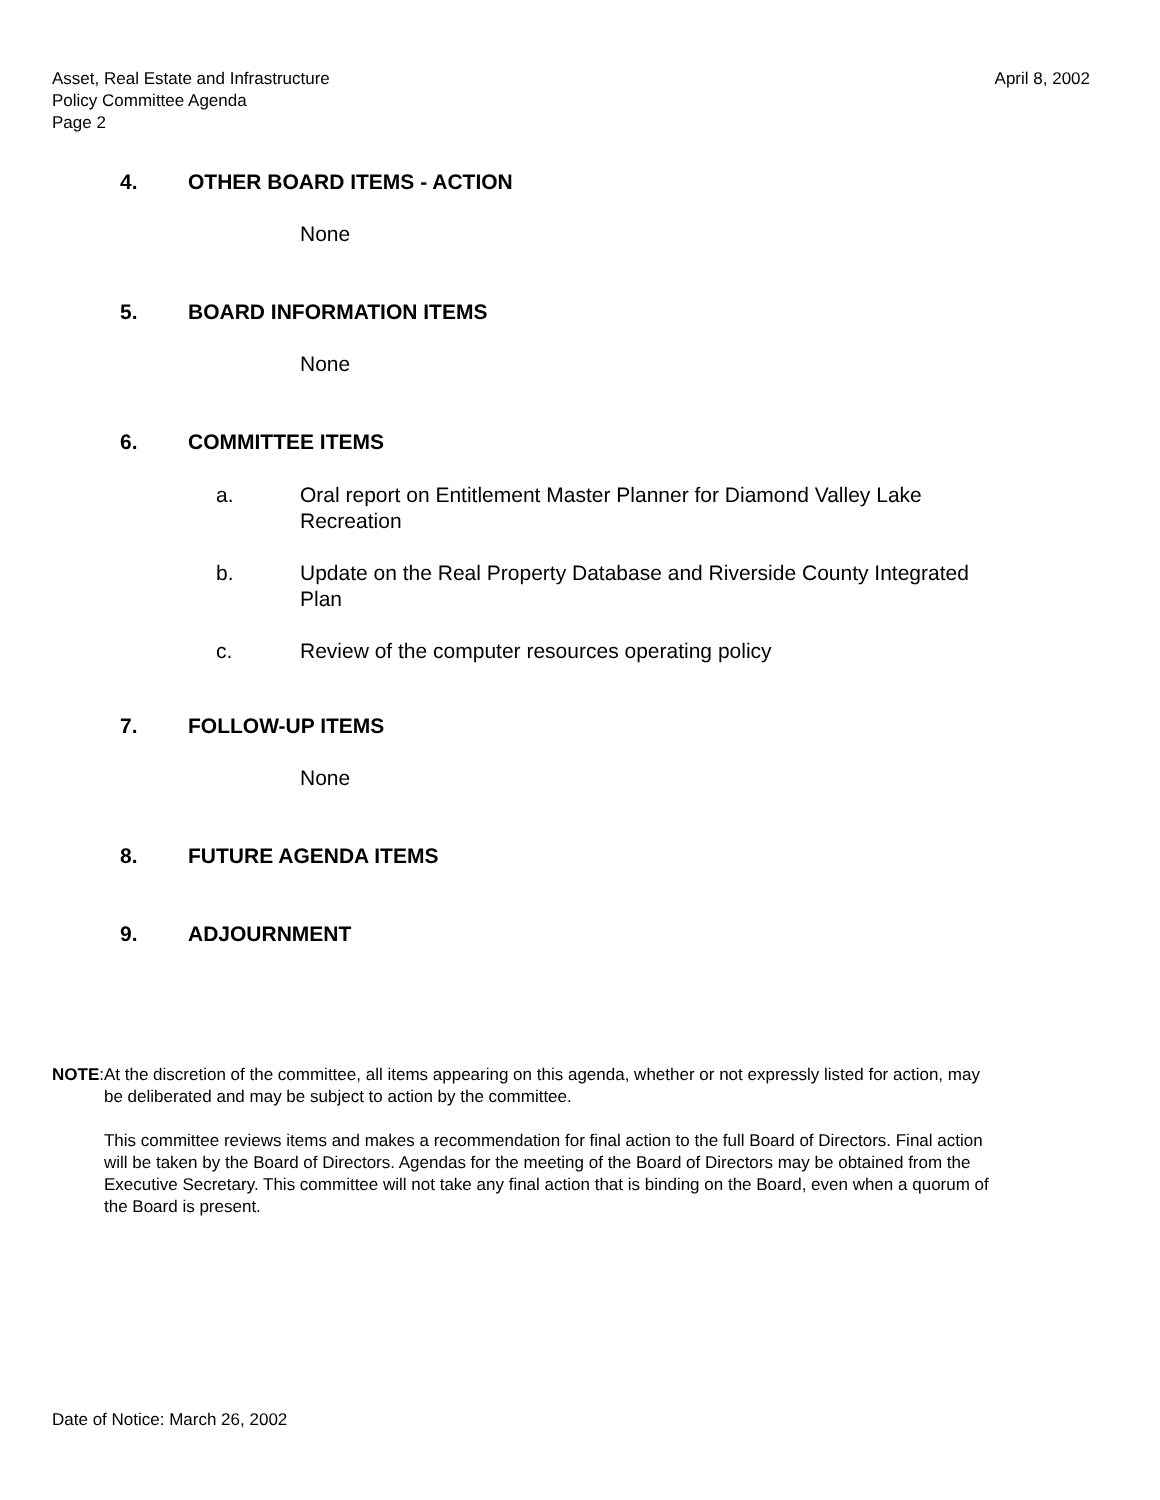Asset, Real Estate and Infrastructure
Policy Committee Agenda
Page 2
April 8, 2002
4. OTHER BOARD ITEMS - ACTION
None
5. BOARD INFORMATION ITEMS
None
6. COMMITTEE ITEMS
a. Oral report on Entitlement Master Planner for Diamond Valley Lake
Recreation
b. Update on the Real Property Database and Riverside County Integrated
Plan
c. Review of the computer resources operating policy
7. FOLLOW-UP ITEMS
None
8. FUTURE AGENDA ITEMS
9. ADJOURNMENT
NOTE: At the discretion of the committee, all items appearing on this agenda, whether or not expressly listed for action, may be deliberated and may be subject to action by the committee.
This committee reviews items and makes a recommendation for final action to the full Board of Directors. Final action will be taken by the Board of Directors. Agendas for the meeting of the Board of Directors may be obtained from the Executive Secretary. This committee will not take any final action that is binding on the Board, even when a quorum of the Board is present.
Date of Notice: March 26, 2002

——————

• **PROBLEM STATEMENT**
Given the records above, restate word for word only the lines starting at the one with "a. Oral report" and ending at the one with "NOTE: At the".

• **TASK RESULT**
a. Oral report on Entitlement Master Planner for Diamond Valley Lake
Recreation
b. Update on the Real Property Database and Riverside County Integrated
Plan
c. Review of the computer resources operating policy
7. FOLLOW-UP ITEMS
None
8. FUTURE AGENDA ITEMS
9. ADJOURNMENT
NOTE: At the discretion of the committee, all items appearing on this agenda, whether or not expressly listed for action, may be deliberated and may be subject to action by the committee.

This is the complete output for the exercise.